- Texte à analyser
:::

Oui enfin, en 2013 la gauche s’était également empressée de faire de Clément Méric une victime alors que ce garçon de santé fragile faisait partie d’un groupe « antifasciste » qui avait cherché la bagarre avec un groupe de « skinheads » à la sortie d’un magasin de fringues — les uns et les autres partageaient les mêmes goûts vestimentaires - ce qui avait mené à l’emprisonnement de Samuel Dufour et d’Esteban Morillo. La justice avait rapidement conclu à la culpabilité de ces deux jeunes gens, forcément coupable puisque d’ « extrême-droite »...
Au passage, on peut se demander ce que font ces « antifas » pour lutter contre Macron et son gouvernement anti-démocratique.

:::

Pouvez-vous poursuivre le texte sur l'affaire Clément Méric à partir de sa dernière phrase ? Les lignes ci-dessous n'ont aucun rôle ici.

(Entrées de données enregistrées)
:::

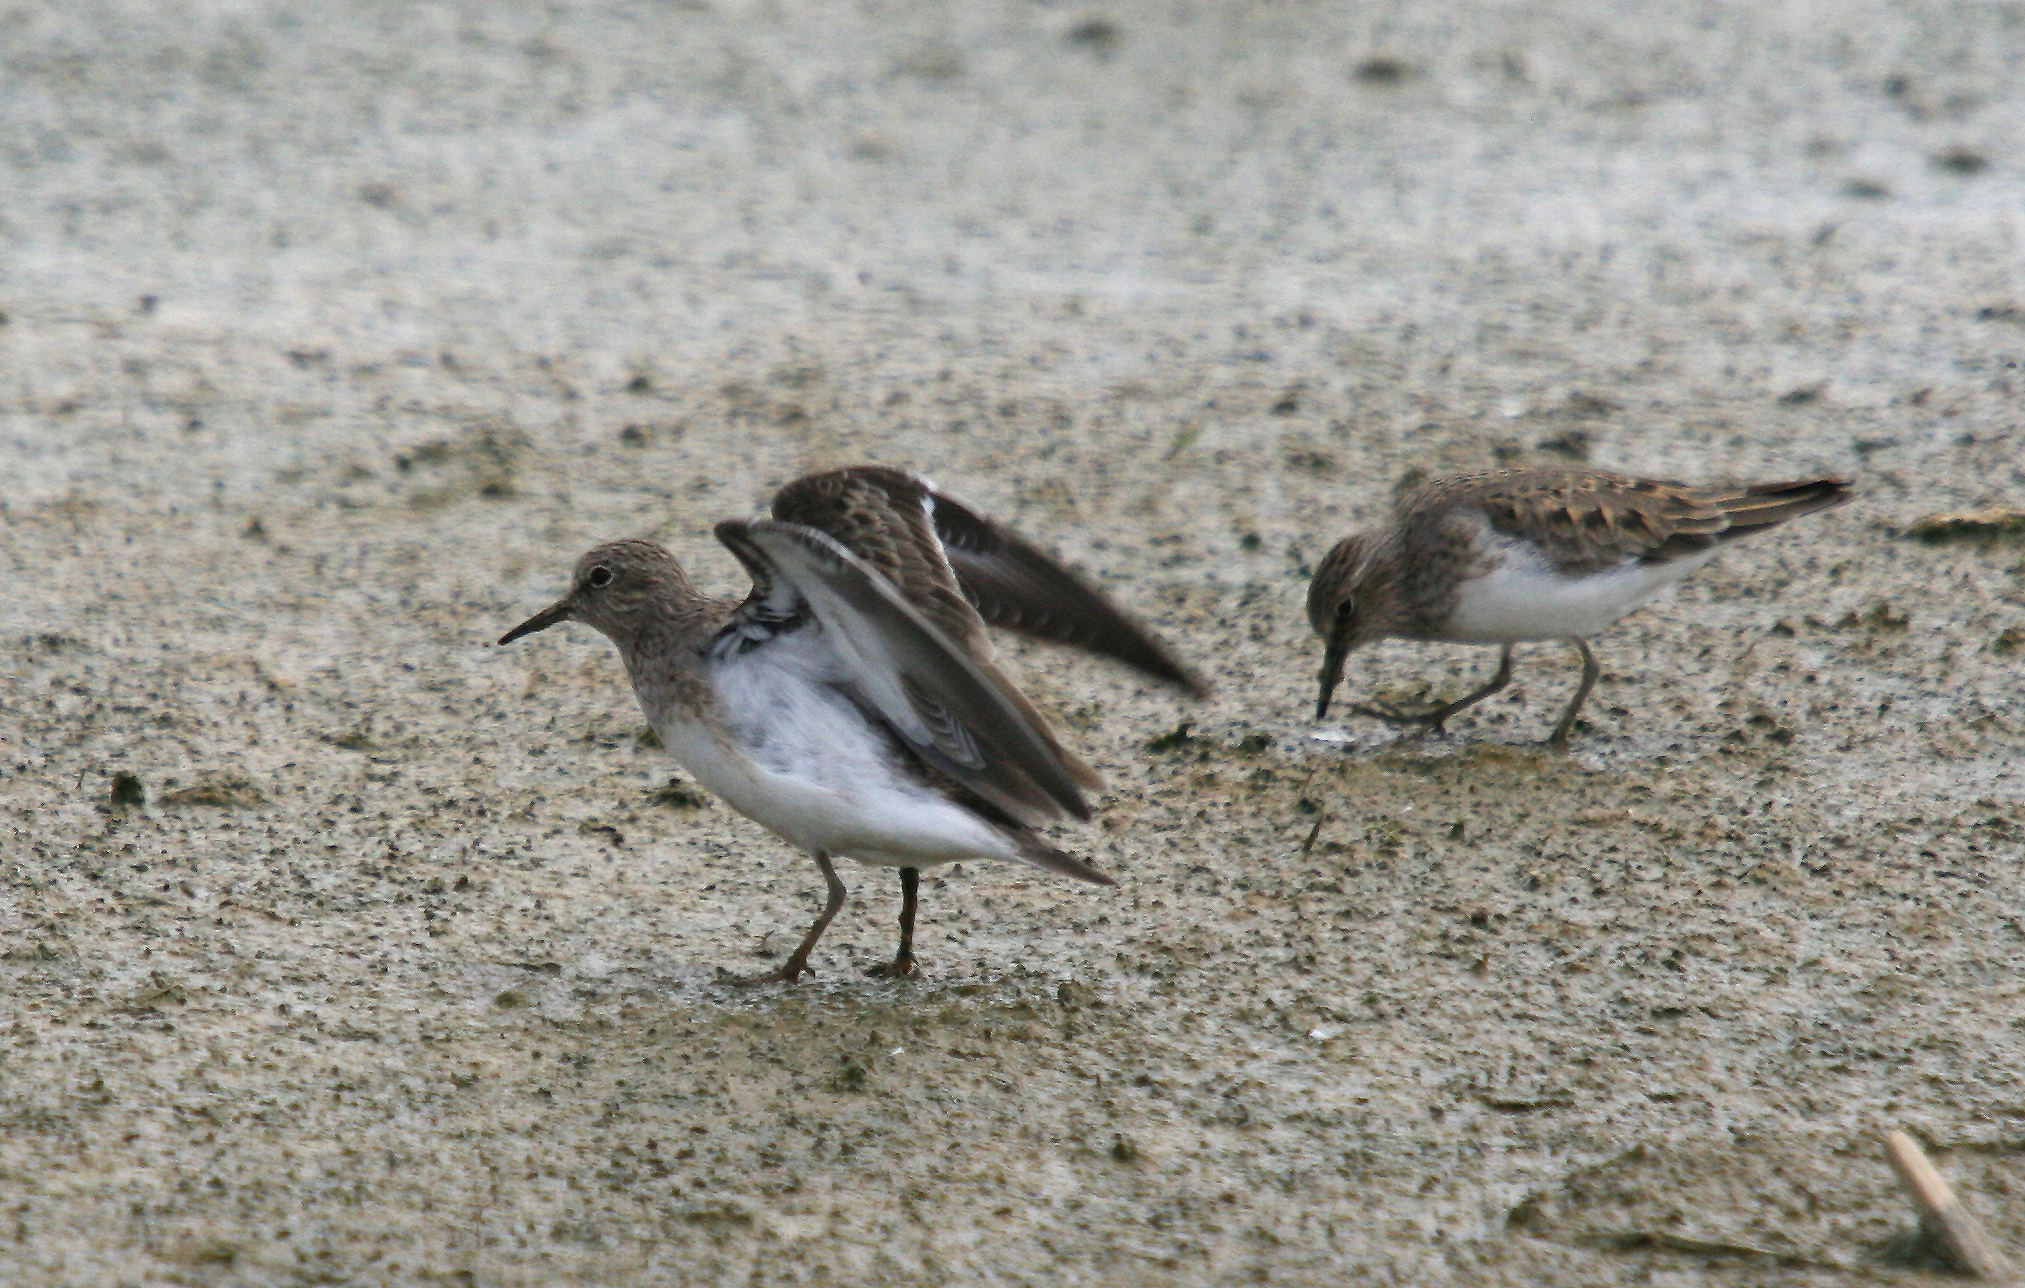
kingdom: Animalia
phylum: Chordata
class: Aves
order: Charadriiformes
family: Scolopacidae
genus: Calidris
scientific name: Calidris temminckii
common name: Temminck's stint
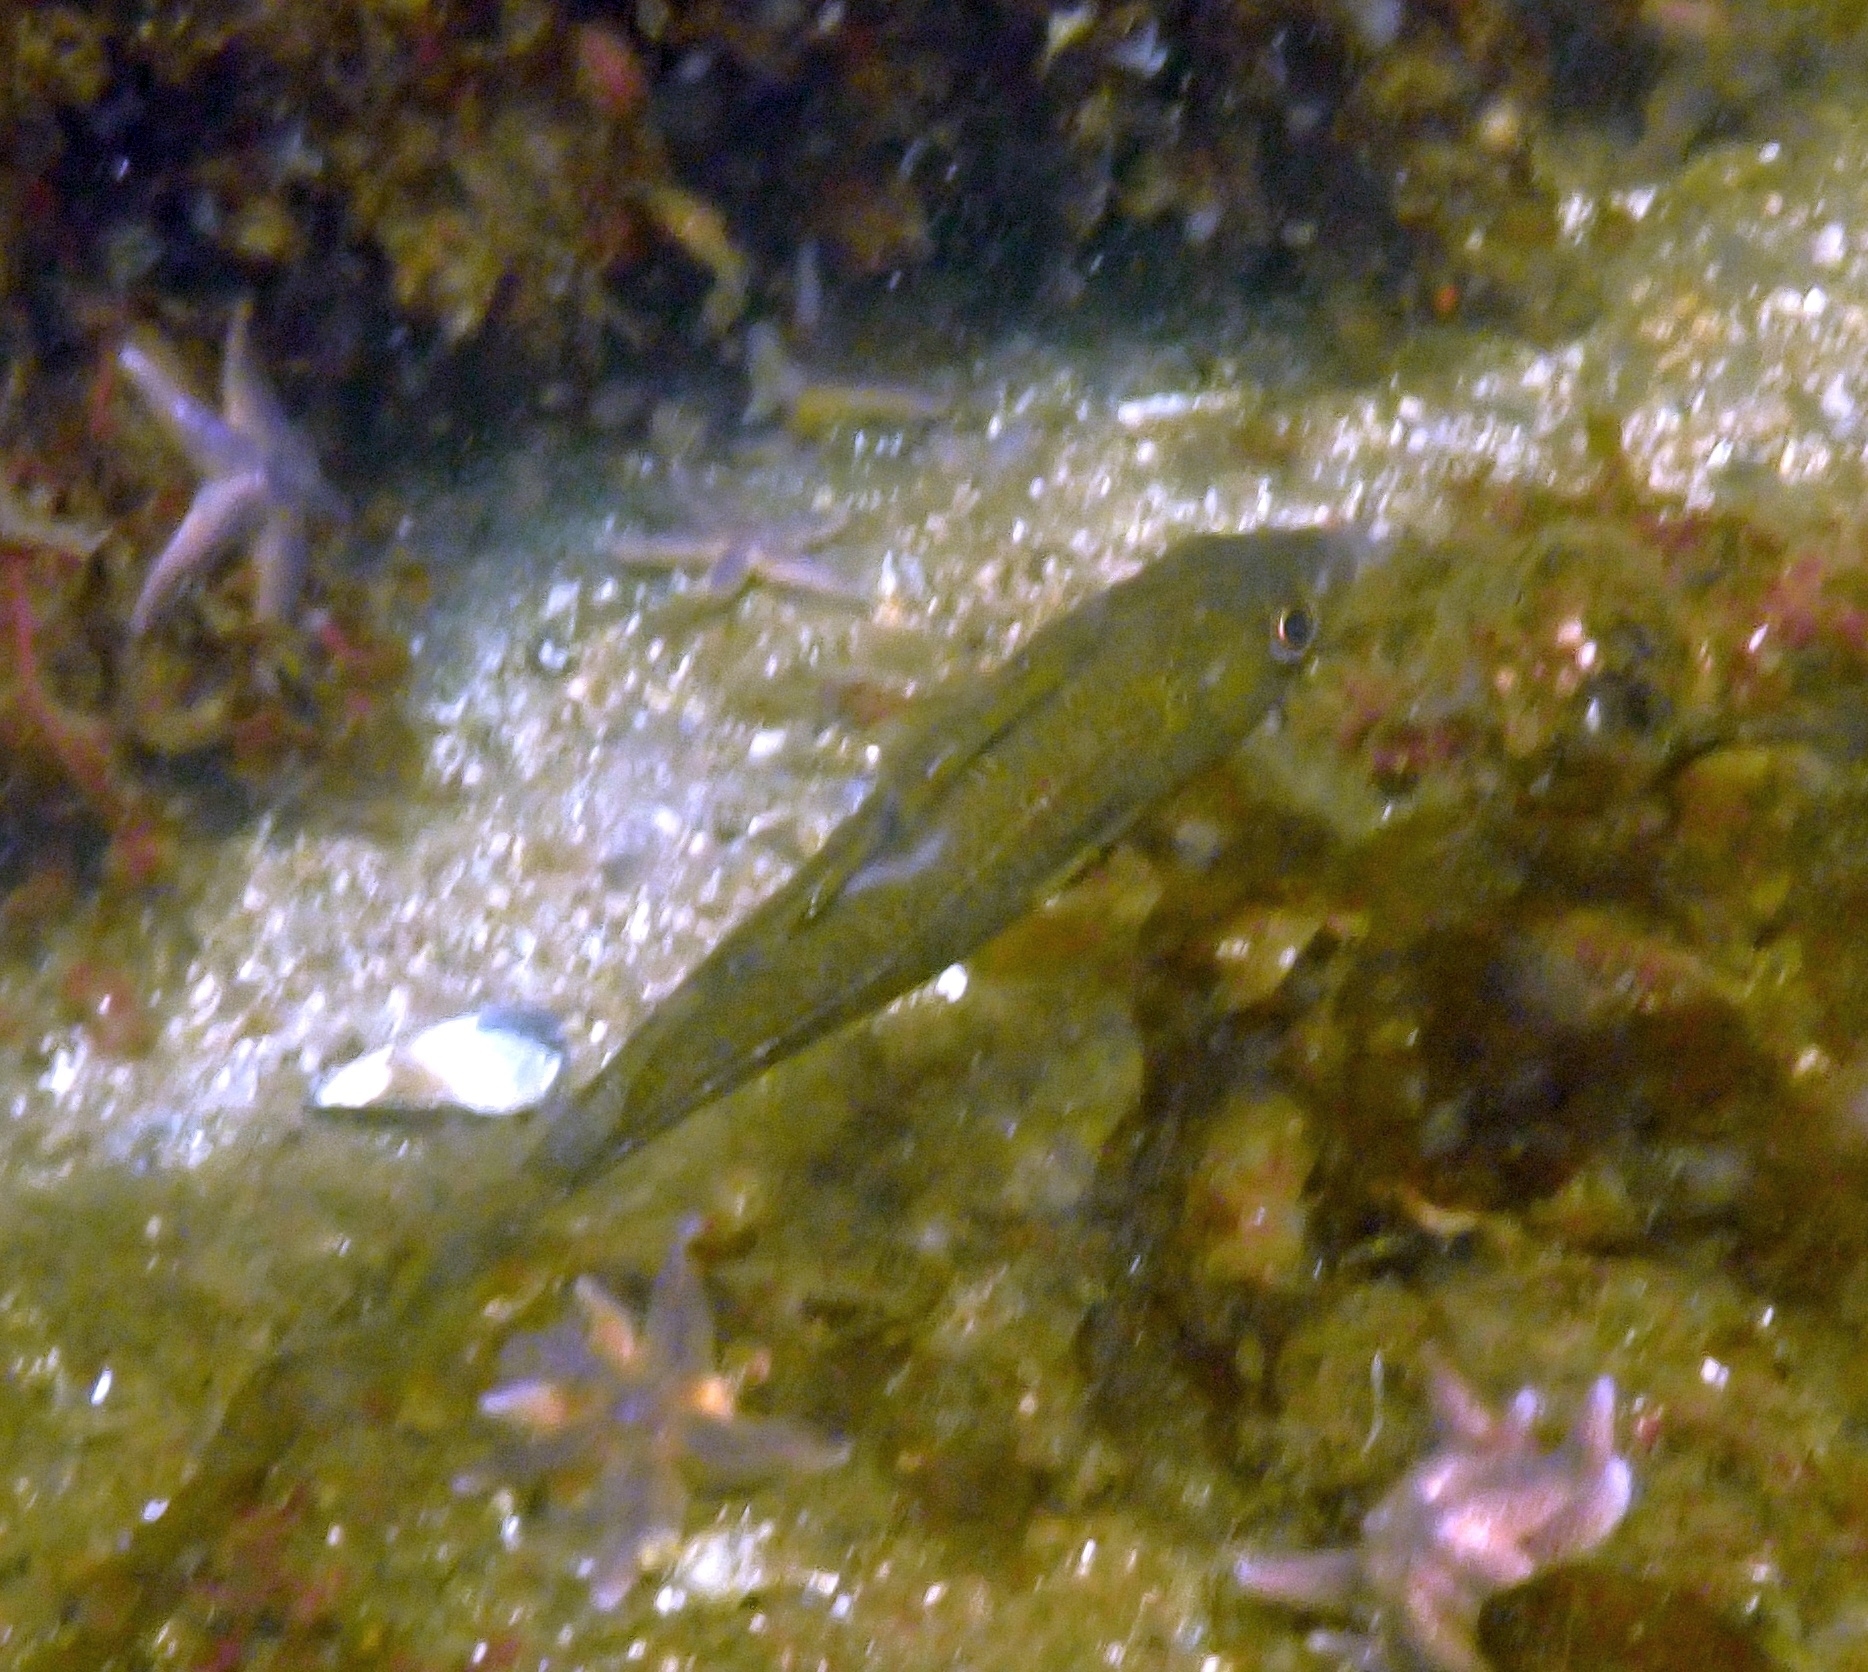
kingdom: Animalia
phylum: Chordata
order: Gadiformes
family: Gadidae
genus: Gadus
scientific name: Gadus morhua
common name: Atlantic cod
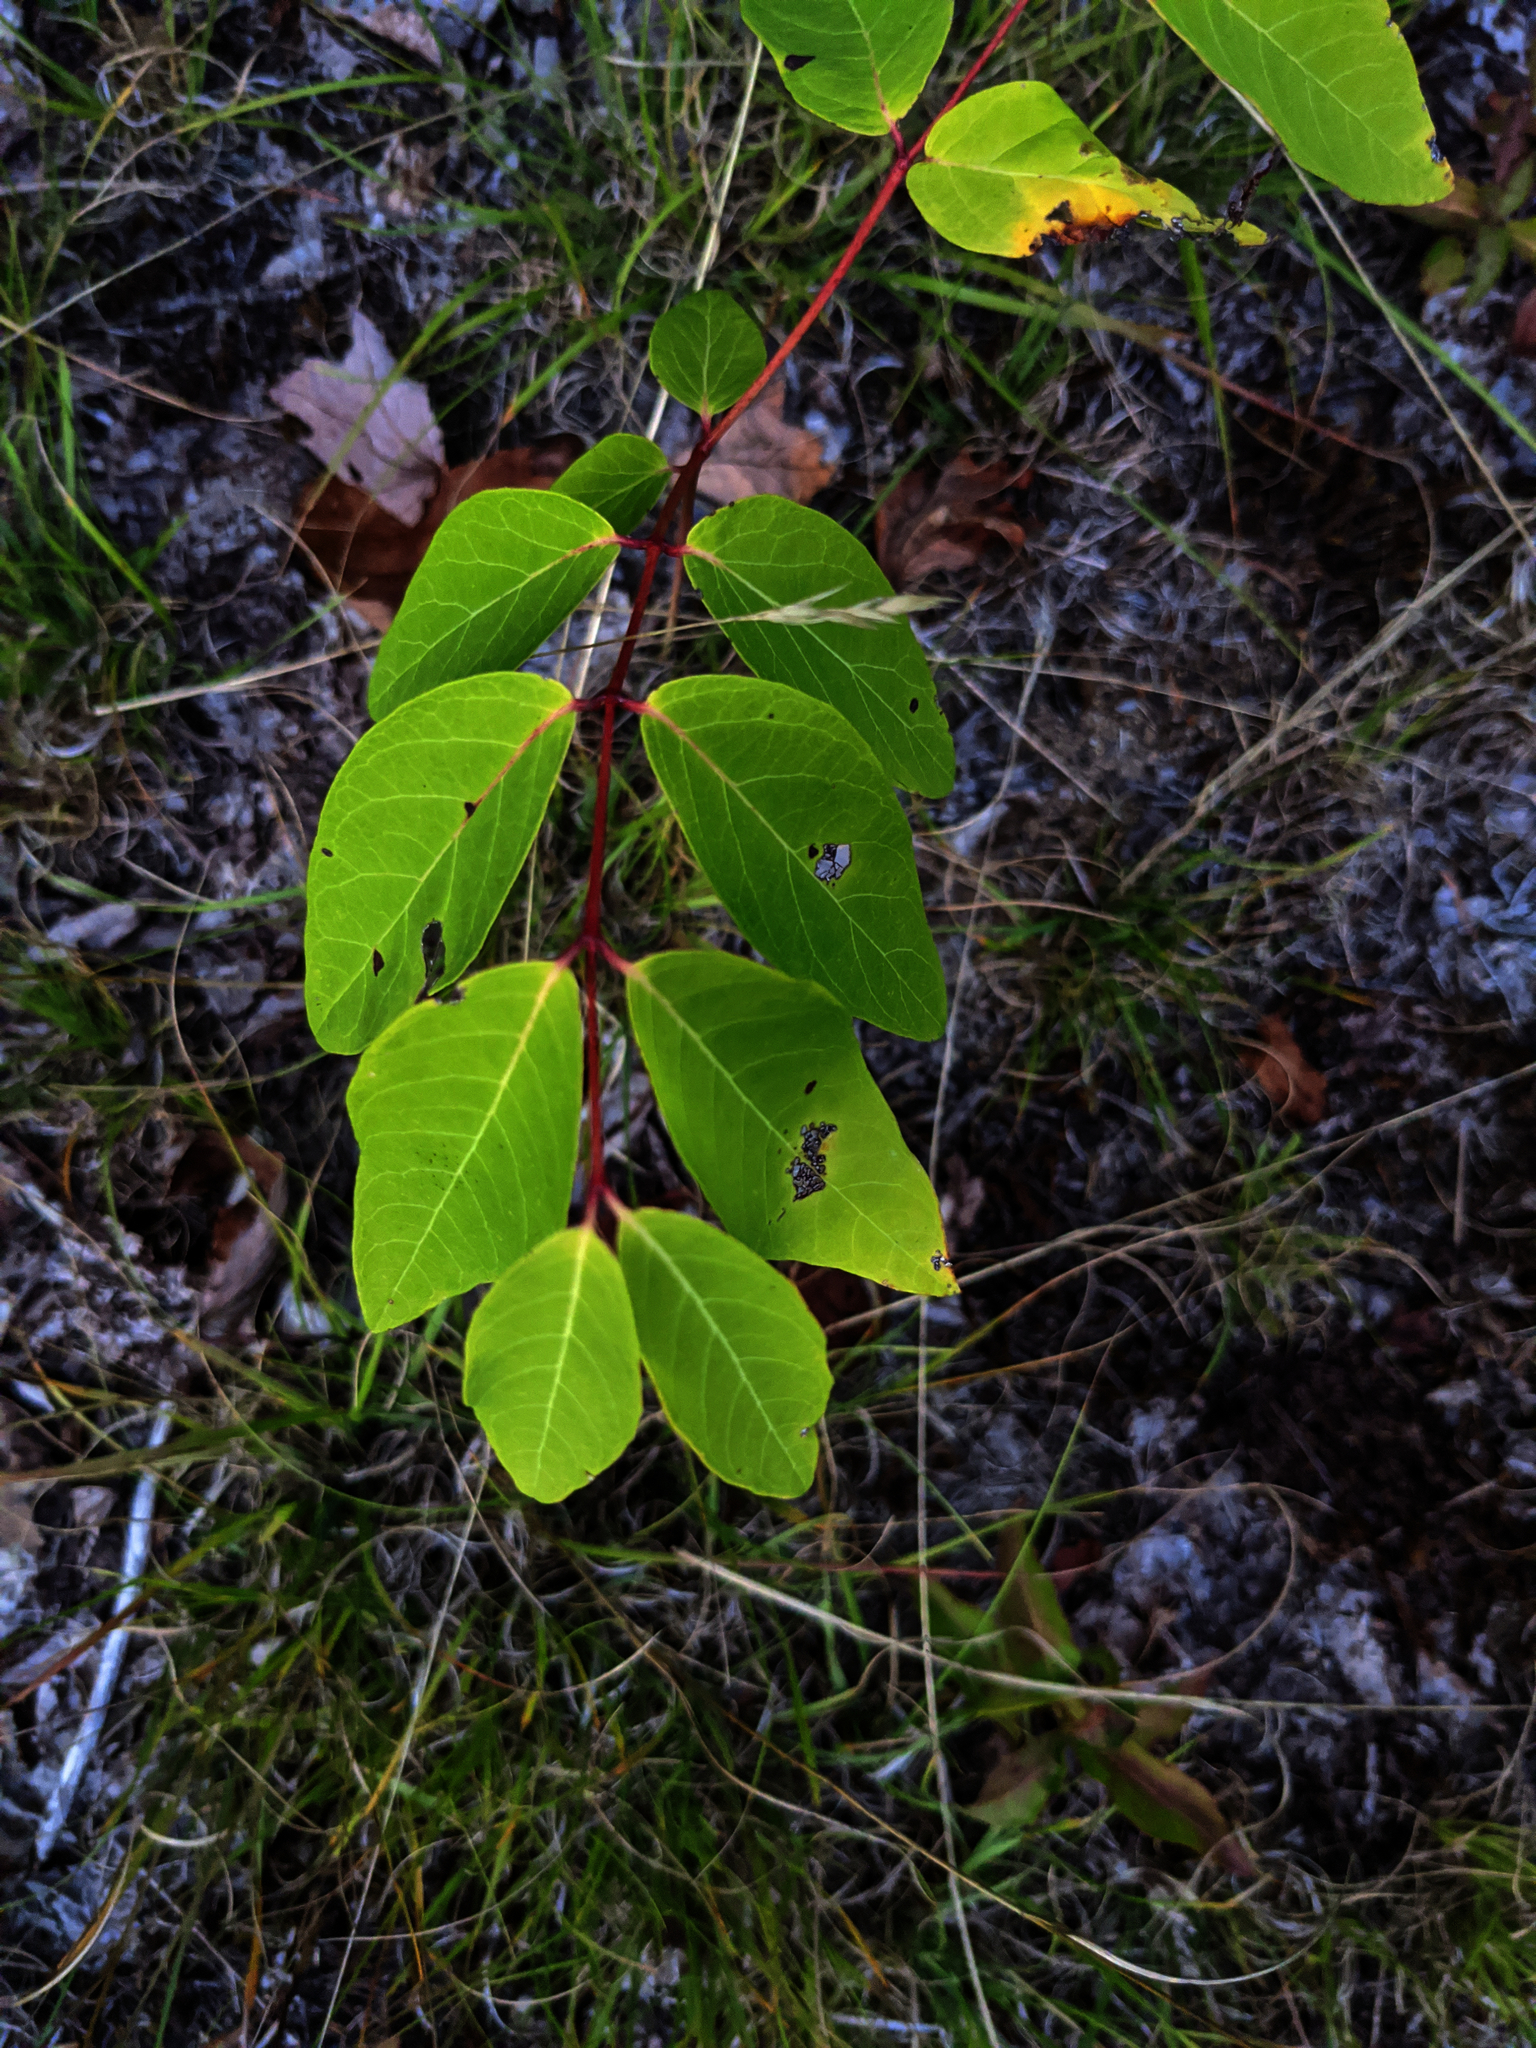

:::

- Résultat
On a plutôt l’impression que lesdits « antifas » font plutôt fonction d’auxiliaires de police et de milices au service du pouvoir en place, des SA 2.0 en quelque sorte, au mieux des idiots utiles comme on a pu le voir quand ils ont largement contribué à pourrir le mouvement des Gilets Jaunes.
Il faut être particulièrement crétin pour se dire antifasciste et ne rien faire contre le fascisme réel du système tel que nous le subissons aujourd’hui.
Espérons que la police et la justice pourront faire leur travail en toute sérénité, déterminer les responsabilités dans la mort de Quentin Deranque et punir les coupables, à l’abri de toute récupération politique.